One of the things that D3 does that I love is how the loot drops work, how whatever you see on your screen is yours, and also different from what someone else will see (except in split-screen, where loot is shared). This is an interesting concept that should be brought to more games, as it takes out the greed factor, where the group is fighting but one person runs ahead and steals all the loot in a chest/from a boss/etc.

Something that can get a little confusing is all the different difficulty options, but let me try to break those down for people. First, there is a hardcore option that you unlock at level 10, this option is the same as the non-hardcore option except for a few key feature, if you die in hardcore mode, your character permanently dies, and if you want to play hardcore mode, you have to play it starting a new hero.

The next set of options is the actual difficulty options. There are 8 modes, and they go from easy to master 5. It is the basic Easy-Medium-Hard that most games have, but what is interesting is the Mastery difficulties. These are after hard mode, and go from Mastery 1 to Mastery 5. What they do is add more monsters and give you an increased chance to find gold and magic (or better) items.

The last set of options you will find are the four playthrough options, which you have to finish the game on each to unlock the next, each of these modes (Normal, Nightmare, Hell, Inferno) increases the difficulty. Once you beat normal mode and are level 25, you can enter Nightmare mode, Hell mode after beating Nightmare and reaching level 50, Inferno after beating Hell and reaching max level (60). These modes add a whole lot of replay value, as you have to beat the story line at least 4 times to fully "complete" the game once.

D3 is a dungeon exploring game, with an interesting twist. the terrain is randomized every time you log onto the game, which means that, although the level may look the same, the actual layout will be different everytime you log onto the game (main cities and boss areas stay the same).

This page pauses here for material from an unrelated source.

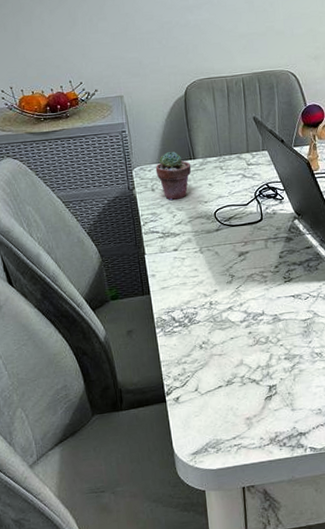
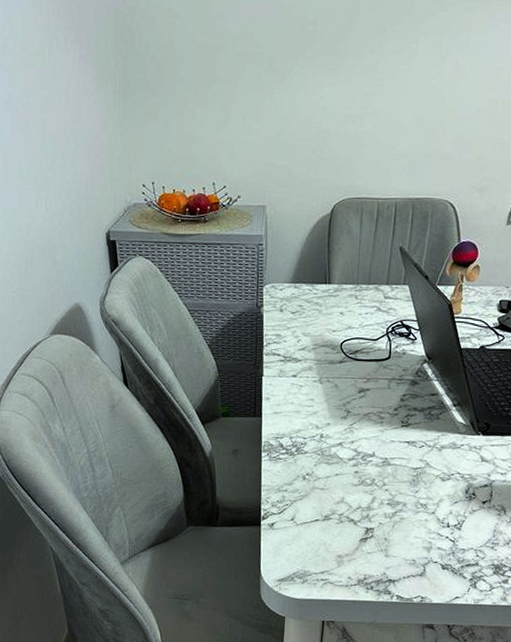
potted succulent: present [155,151,192,201] -> none [287,271,325,325]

One negative thing about the game is, although it is an RPG, there really isn't a 'talent tree' that you have, you unlock all your skills just by leveling up, although you have to choose which spells you want to use as only one can be used per button, where as there are multiple per button that can be used.

Once you add all that with the option of 5 different classes, and the possibility to have a total of 10 heros, this game looks to keep you hooked for many, many hours.

P.S. This is my first review, hope you guys liked it!